Promotion, Cleanup, and History Integrity¶

Page Maps¶

graph LR
  family["Reproducible Research"]
  program["Deep Dive DVC"]
  section["Experiments Baselines Controlled Change"]
  page["Promotion, Cleanup, and History Integrity"]
  capstone["Capstone evidence"]

  family --> program --> section --> page
  page -.applies in.-> capstone

flowchart LR
  orient["Orient on the page map"] --> read["Read the main claim and examples"]
  read --> inspect["Inspect the related code, proof, or capstone surface"]
  inspect --> verify["Run or review the verification path"]
  verify --> apply["Apply the idea back to the module and capstone"]

An experiment is not finished when it produces a metric.

It is finished when the team decides what to do with it:

promote it
keep it for a bounded review reason
discard it

Leaving candidates in an undecided state creates local folklore. Someone remembers a good run, someone else sees a stale artifact, and the baseline slowly stops being the authority.

Promotion is a governance decision¶

Promotion means a candidate is allowed to become part of the main state story.

That requires more than a good number.

Before promotion, a reviewer should ask:

did the candidate come from the intended baseline?
are the parameter changes declared?
are metric definitions and population comparable?
is the tradeoff acceptable for the release objective?
can the run be reproduced or at least defended with recorded evidence?
will applying the candidate introduce unrelated workspace changes?

Only after those questions are answered should the candidate be applied and committed.

dvc exp show
dvc exp diff
dvc exp apply <candidate-id>
git diff
git status

The commands are not a ritual. They are the path from candidate evidence to main history.

Applying is not the same as promoting¶

Applying an experiment changes the workspace. Promotion is the reviewed decision to make that applied state part of history.

This distinction matters.

Weak workflow:

Applied a promising experiment, kept working, and eventually forgot which files came from it.

Stronger workflow:

Applied the candidate, inspected the diff, verified only intended changes were present,
ran the review route, then committed the promoted state with a clear message.

The workspace is a staging area for review. It is not proof by itself.

Discarding is an honest outcome¶

A discarded candidate is not wasted work if it taught something.

Good reasons to discard:

metric movement did not support the intent
tradeoff was unacceptable
candidate was incomparable to the baseline
result could not be reproduced
candidate mixed too many changes to interpret
better evidence arrived from another candidate

The key is to avoid keeping undecided clutter just because it might be useful someday.

If a candidate matters, write why. If it does not, remove it from the active review surface.

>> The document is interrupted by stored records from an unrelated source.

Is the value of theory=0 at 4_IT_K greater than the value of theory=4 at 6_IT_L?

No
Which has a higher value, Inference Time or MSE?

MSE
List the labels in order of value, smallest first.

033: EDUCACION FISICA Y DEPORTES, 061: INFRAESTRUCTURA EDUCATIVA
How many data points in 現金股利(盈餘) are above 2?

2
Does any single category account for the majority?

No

Cleanup protects future maintainers¶

Cleanup is part of experiment discipline.

Reviewers should avoid:

stale candidate outputs in the workspace
unpublished local changes that look like baseline state
ambiguous candidate names
copied metric files outside the declared path
old experiment notes that no longer match the current baseline

Cleanup does not erase learning. It keeps the repository from becoming a museum of unreviewed alternatives.

A promotion note¶

A strong promotion note says what changed and why it deserves history:

Promote the lower-threshold candidate because it improves recall from 0.84 to 0.95 on the same evaluation population, with precision decreasing from 0.78 to 0.75. The change is limited to evaluate.threshold and matches the release objective of reducing missed escalations. Metric schema and published parameter evidence were reviewed before applying the candidate.

That note is stronger than:

Promote best experiment.

The first note can be challenged. The second note cannot be reviewed.

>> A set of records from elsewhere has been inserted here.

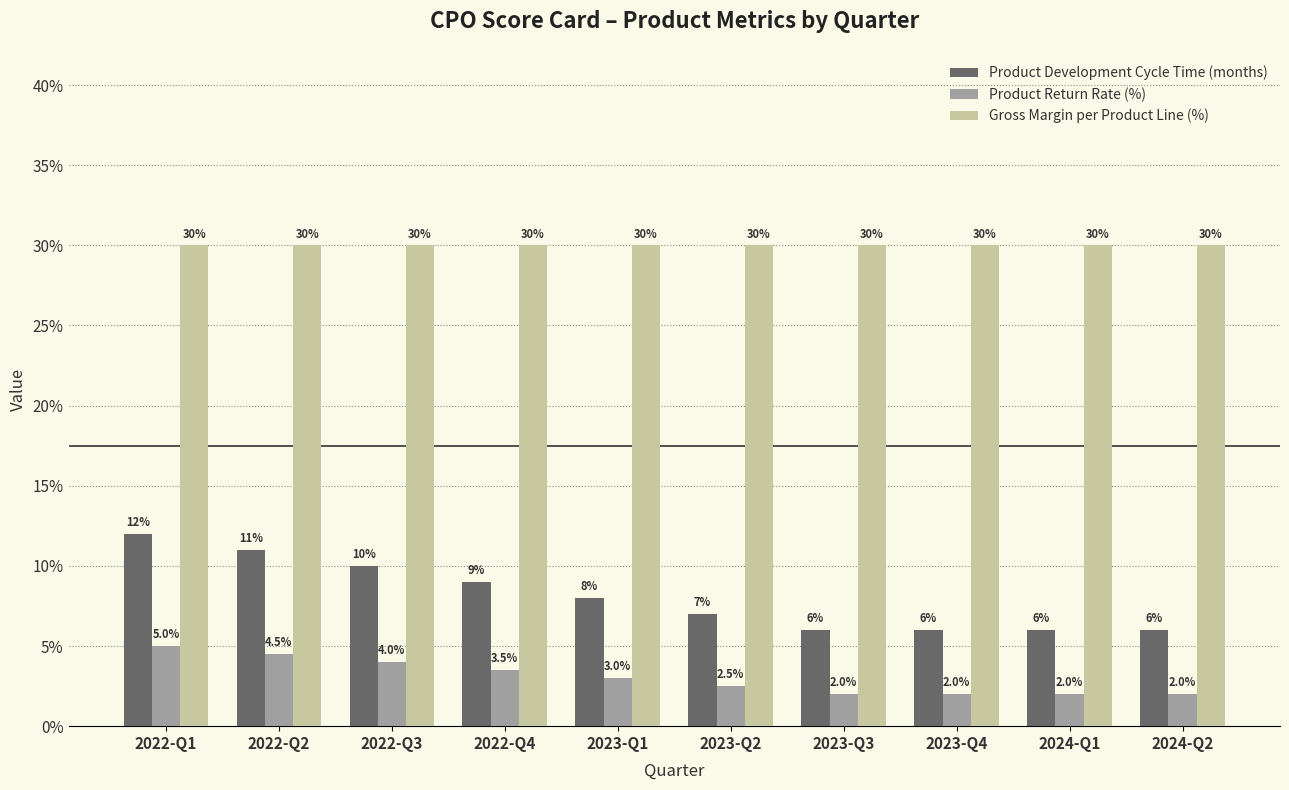

Does the chart contain any negative values?

No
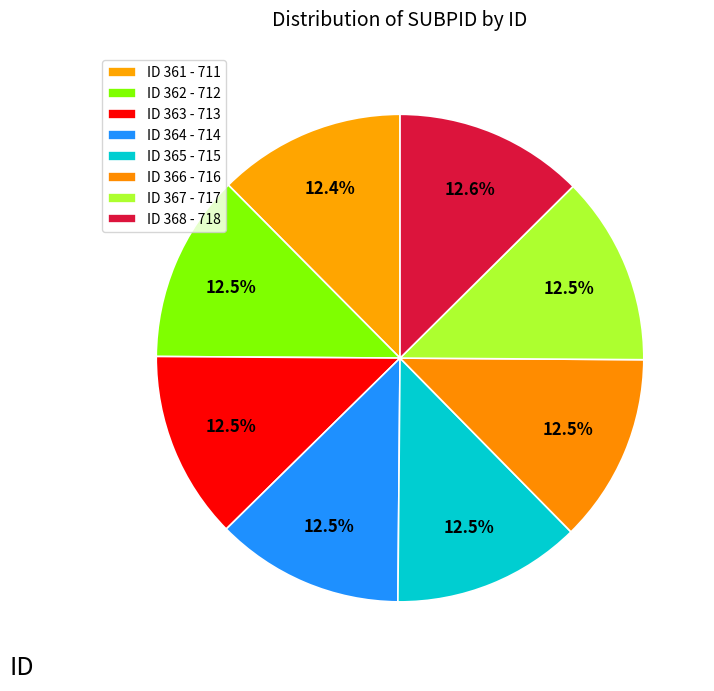

Count the number of slices in the pie.

8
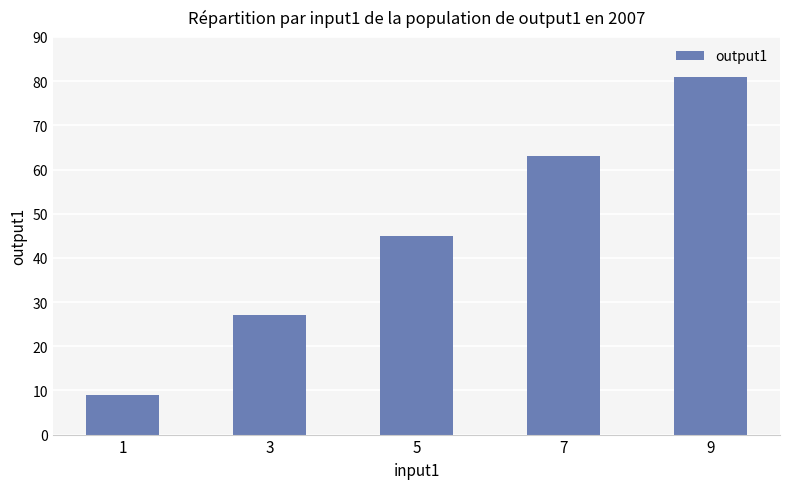

Between 5 and 7, which is larger?

7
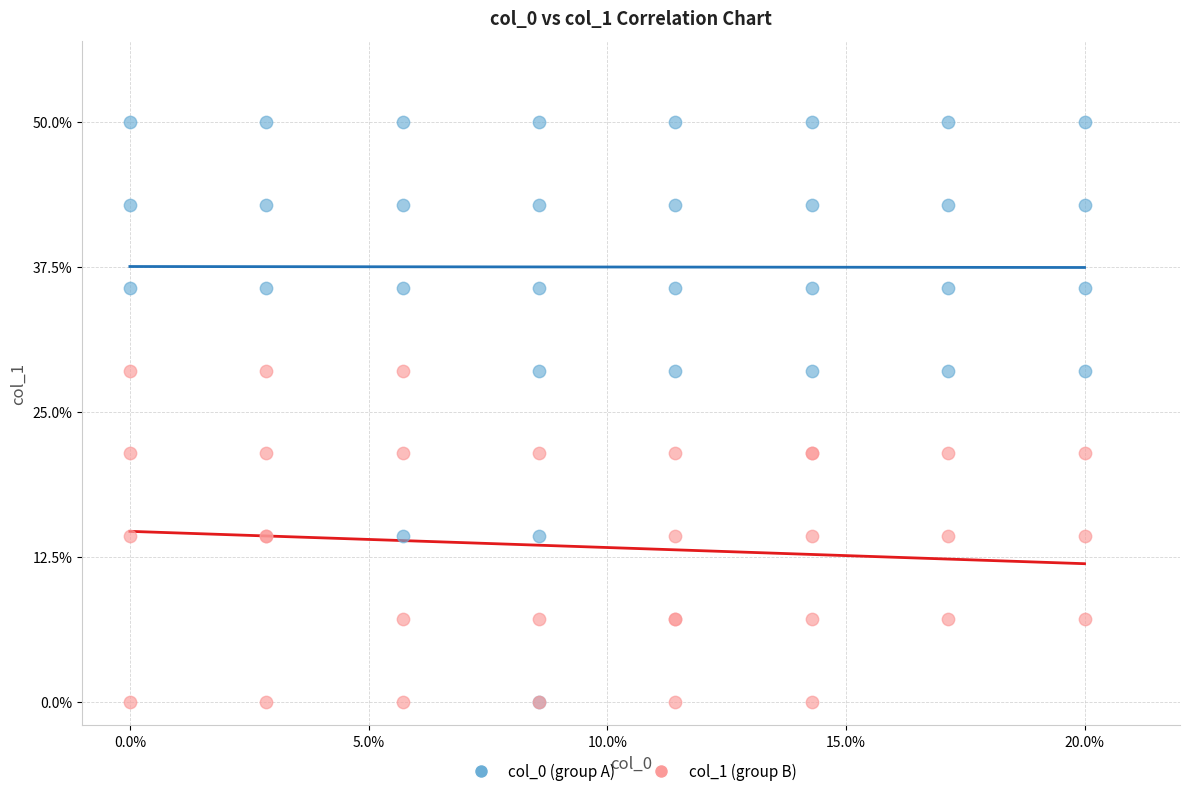

What are all the series names shown in the legend?

col_0 (group A), col_1 (group B)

Commit history should tell the decision¶

Commit history should not contain vague experiment promotion.

Prefer a message that says the durable intent:

docs(dvc): explain threshold promotion rationale

or, in a project codebase:

feat(model): promote recall-oriented escalation threshold

The exact type depends on the repository change. The point is that future readers should understand the decision without reconstructing a local experiment session.

Review checkpoint¶

You understand this core when you can:

distinguish applying a candidate from promoting it
list the evidence needed before promotion
explain why discard is a valid outcome
clean up undecided candidate clutter
write a promotion note that names the control change, metric tradeoff, and review basis

Experiments are temporary. History should contain only the decisions the team can defend.